The role of sports in Mosul’s civil life is on the up as citizens once again take to the playing fields and courts to rediscover their love for competitive games.
Among the most resurgent sports in Mosul is football, which before the arrival of ISIS in June 2014, was the city’s foremost sporting pastime. On 29th August, the city’s first game in over three years took place, a match between Mosul FC and the Nineveh Police Team, which drew in a sizeable audience amidst a backdrop of dilapidated buildings.
Although the match took place at the ground of Mosul University rather than the near completely destroyed Mosul FC stadium, the match was heralded as a success and a promising sign of the revival of sport in the city.

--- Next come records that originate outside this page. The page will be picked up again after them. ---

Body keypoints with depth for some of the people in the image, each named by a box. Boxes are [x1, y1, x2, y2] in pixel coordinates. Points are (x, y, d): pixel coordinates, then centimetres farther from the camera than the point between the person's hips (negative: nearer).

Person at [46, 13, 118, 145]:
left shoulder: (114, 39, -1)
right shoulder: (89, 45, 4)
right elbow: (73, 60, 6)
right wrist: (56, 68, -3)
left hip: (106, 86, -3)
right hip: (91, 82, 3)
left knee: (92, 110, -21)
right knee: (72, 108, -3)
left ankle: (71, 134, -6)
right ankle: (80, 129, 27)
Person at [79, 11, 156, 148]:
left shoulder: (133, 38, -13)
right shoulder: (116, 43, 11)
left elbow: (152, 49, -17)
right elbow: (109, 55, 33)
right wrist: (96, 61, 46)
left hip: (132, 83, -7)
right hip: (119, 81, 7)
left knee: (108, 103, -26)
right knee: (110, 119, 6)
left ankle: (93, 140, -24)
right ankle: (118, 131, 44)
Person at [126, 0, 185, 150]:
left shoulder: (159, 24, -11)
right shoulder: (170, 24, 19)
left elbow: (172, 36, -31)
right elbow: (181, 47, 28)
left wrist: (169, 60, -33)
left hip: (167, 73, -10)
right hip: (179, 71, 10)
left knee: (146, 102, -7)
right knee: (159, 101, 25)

Following this game, coaches are now returning to their jobs and are being instructed once again on drills and coaching practises. One of these instructors is Hamid Mukhif, who led a course of 24 trainers and explained the more theoretical aspects of coaching, including how to leading a training session, organise players, develop technique and instruct younger players.

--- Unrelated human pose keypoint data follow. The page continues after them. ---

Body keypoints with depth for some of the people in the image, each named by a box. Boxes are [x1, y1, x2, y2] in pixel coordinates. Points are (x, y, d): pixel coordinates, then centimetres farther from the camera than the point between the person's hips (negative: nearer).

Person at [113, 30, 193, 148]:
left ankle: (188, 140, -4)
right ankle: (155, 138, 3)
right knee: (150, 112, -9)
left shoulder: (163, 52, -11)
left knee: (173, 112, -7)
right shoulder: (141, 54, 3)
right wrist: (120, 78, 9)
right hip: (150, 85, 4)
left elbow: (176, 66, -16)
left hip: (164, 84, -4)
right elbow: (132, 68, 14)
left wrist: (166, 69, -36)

“Today I am in the city of Mosul. When we see participants, we get more motivated and inspired to work. We made an extraordinary effort and most of the participants were delighted,” said Hamid. “Since the city of Mosul has lived through these situations, we must make more effort, guide more, and spread a lot of information.”

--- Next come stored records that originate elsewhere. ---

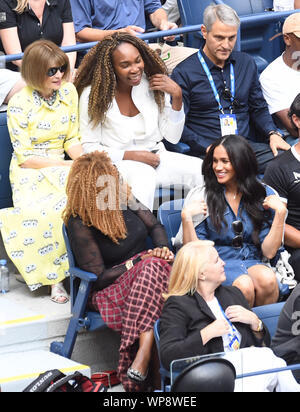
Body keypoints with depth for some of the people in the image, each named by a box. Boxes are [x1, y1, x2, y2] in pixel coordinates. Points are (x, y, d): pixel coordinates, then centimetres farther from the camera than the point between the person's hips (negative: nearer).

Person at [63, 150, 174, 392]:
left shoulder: (124, 199, 3)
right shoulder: (79, 224, -14)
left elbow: (155, 226, 13)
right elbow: (99, 277, -14)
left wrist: (163, 249, -8)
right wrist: (139, 261, -17)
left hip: (146, 272, 6)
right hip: (109, 293, -5)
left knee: (155, 266, -32)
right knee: (153, 267, -35)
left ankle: (139, 362, -45)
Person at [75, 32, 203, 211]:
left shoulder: (153, 85, 3)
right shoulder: (94, 95, -7)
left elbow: (172, 137, 6)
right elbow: (88, 147, -4)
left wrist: (177, 97, -7)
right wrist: (131, 156, -15)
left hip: (156, 157, 5)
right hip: (117, 163, -4)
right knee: (144, 175, -39)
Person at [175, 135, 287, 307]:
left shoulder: (264, 195, 6)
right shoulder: (202, 196, 3)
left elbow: (269, 252, 0)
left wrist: (280, 212, -8)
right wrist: (186, 216, -13)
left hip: (253, 263, 1)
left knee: (267, 279, -33)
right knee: (244, 285, -34)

The emergence of football has come after a three years ban under ISIS, where football was considered haram and prohibited from sporting grounds, which were often turned into execution sites.
Now, coaches are working towards gaining training certificates that will see them pass the Asian C classification. The hope is that the more advanced courses ‘Asian A’ and ‘Asian B’ will follow in the near future.
But this initial stage is a positive step for citizens and football coaches alike, particularly after the dark days of ISIS rule and the creation of hope for the future.
One of the participating coaches, Saad Ali, believes that this will help foster greater community spirit going forward, which is imperative in staving off any ISIS resurgence in the future.
“This course will give me a morale boost,” said Saad, “to bring back sports activity to the province through training and by working hard to build a good sports community.”